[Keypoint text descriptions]
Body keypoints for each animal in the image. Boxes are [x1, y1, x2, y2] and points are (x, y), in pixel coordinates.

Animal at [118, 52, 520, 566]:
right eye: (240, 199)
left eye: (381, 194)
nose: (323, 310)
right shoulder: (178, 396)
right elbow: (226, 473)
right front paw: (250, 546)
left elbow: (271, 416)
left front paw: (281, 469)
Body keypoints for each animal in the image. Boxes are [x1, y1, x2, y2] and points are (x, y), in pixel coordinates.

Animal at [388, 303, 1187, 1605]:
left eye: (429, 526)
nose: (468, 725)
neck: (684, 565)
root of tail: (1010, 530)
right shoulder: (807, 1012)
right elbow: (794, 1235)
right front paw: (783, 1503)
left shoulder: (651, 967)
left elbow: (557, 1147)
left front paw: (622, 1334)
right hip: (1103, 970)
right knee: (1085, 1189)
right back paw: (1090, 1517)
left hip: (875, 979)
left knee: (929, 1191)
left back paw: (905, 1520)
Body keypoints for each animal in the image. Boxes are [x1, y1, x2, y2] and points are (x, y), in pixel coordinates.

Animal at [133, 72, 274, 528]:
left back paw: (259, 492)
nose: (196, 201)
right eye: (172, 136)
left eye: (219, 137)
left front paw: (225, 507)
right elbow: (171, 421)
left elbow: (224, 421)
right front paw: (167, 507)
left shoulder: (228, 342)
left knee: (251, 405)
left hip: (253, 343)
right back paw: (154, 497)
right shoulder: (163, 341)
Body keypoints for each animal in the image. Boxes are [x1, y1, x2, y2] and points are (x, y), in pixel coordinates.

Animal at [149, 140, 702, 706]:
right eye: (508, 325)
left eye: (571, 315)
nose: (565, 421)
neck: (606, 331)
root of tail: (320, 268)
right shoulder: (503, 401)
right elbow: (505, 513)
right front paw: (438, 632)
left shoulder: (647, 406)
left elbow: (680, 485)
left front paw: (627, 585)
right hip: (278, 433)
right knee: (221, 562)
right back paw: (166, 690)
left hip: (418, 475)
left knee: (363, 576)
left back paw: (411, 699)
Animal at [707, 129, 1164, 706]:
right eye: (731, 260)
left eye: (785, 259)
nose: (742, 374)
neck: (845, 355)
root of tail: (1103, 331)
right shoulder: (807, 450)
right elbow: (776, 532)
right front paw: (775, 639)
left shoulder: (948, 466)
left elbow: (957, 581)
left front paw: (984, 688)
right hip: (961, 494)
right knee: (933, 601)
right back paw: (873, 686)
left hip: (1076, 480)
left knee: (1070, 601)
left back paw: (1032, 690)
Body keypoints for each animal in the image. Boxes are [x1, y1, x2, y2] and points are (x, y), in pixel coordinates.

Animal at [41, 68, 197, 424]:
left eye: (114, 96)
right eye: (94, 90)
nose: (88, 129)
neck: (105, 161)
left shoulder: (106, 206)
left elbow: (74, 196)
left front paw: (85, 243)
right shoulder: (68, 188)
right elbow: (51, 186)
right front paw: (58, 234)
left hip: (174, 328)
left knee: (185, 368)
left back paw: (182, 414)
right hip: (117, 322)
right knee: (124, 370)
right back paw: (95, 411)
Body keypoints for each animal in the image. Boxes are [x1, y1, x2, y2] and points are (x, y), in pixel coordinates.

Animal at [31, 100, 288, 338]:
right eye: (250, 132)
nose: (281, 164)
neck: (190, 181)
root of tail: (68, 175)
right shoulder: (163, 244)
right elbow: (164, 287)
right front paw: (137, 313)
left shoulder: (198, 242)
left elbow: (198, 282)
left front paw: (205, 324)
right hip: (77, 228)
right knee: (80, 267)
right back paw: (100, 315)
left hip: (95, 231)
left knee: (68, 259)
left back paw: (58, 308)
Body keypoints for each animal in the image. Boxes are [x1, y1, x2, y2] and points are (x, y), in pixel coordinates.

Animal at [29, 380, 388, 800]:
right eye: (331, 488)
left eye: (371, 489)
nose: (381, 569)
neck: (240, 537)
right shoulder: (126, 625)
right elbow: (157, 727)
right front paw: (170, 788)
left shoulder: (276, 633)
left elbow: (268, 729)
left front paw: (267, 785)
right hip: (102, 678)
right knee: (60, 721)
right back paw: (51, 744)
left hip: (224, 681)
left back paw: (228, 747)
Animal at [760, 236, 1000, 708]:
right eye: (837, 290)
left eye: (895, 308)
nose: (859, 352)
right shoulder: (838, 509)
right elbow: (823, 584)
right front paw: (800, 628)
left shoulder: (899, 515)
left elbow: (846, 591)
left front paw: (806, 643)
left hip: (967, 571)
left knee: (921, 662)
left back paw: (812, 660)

• EXERCISE GOAL: The answer must be a single number: how many lines of the data include the string "tail".

• SOLUTION TO THIS EXERCISE: 4